Why Wikipedia articles vary in quality.
Most of the existing research on Wikipedia is at the aggregate level, looking at total number of edits for an article, for example, or how many unique contributors participated in its creation," said Ram, who is a McClelland Professor of MIS in the Eller College."What was missing was an explanation for why some articles are of high quality and others are not," she said. "We investigated the relationship between collaboration and data quality."
Wikipedia has an internal quality rating system for entries, with featured articles at the top, followed by A, B, and C-level entries. Ram and Liu randomly collected 400 articles at each quality level and applied a data provenance model they developed in an earlier paper.
"We used data mining techniques and identified various patterns of collaboration based on the provenance or, more specifically, who does what to Wikipedia articles," Ram says. "These collaboration patterns either help increase quality or are detrimental to data quality."
Ram and Liu identified seven specific roles that Wikipedia contributors play.
Starters, for example, create sentences but seldom engage in other actions. Content justifiers create sentences and justify them with resources and links. Copy editors contribute primarily though modifying existing sentences. Some users – the all-round contributors – perform many different functions.
"We then clustered the articles based on these roles and examined the collaboration patterns within each cluster to see what kind of quality resulted," Ram said. "We found that all-round contributors dominated the best-quality entries. In the entries with the lowest quality, starters and casual contributors dominated."
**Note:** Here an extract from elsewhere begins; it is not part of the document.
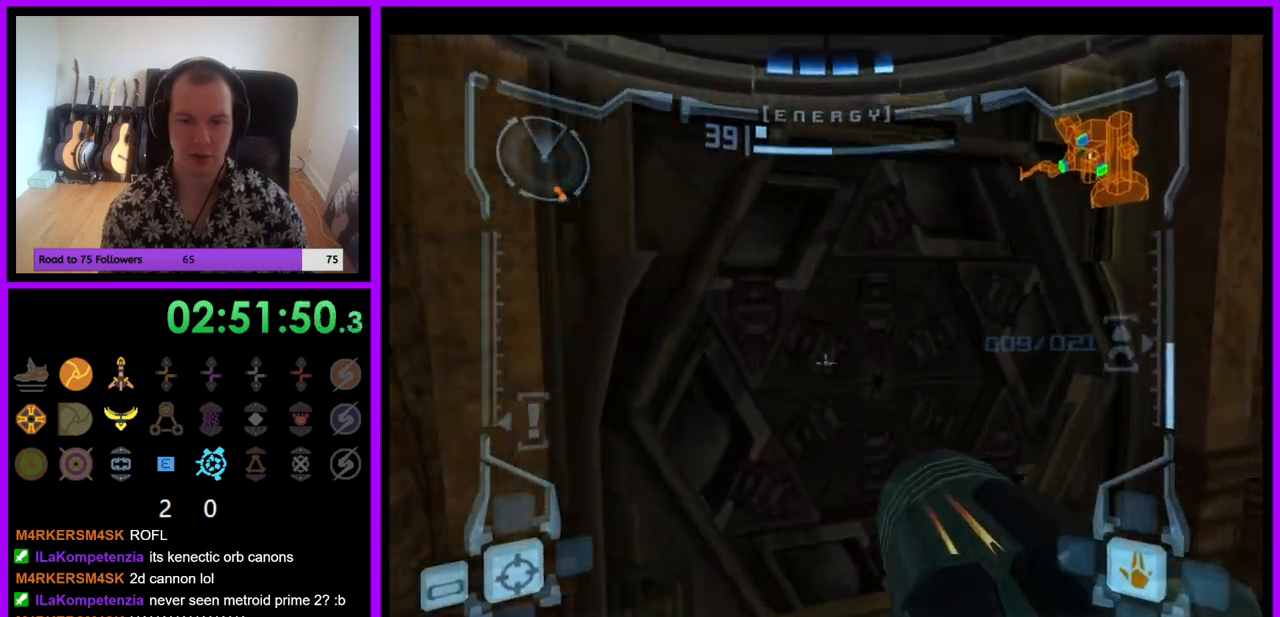
{"buttons": ["L1"], "left_stick": "up-left", "right_stick": "center", "events": [[117, "left_stick", "up"], [167, "A", "down"], [233, "A", "up"], [450, "left_stick", "up-left"]]}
To generate the best-quality entries, she says, people in many different roles must collaborate. Ram and Liu suggest that the results of this study should spark the design of software tools that can help improve quality.
Abstract (p.175):
Data quality in the Wikipedia is debatable. On the one hand, existing research indicates that not only are people willing to contribute articles but the quality of those articles is close to that found in conventional encyclopedias. On the other hand, the public has never stopped criticizing the quality of Wikipedia articles, and critics never have trouble finding low quality Wikipedia articles. Why do Wikipedia articles vary widely in quality? We investigate the relationship between collaboration and data quality. We show that the quality of Wikipedia articles is not only dependent on the different types of contributors but also on how they collaborate. Based on an empirical study, we classify contributors based on their roles in editing individual Wikipedia articles. We identify various patterns of collaboration based on the provenance or, more specifically, who does what to Wikipedia articles. Our research helps identify collaboration patterns that are preferable or detrimental for data quality, thus providing insights for improving data quality in Wikipedia.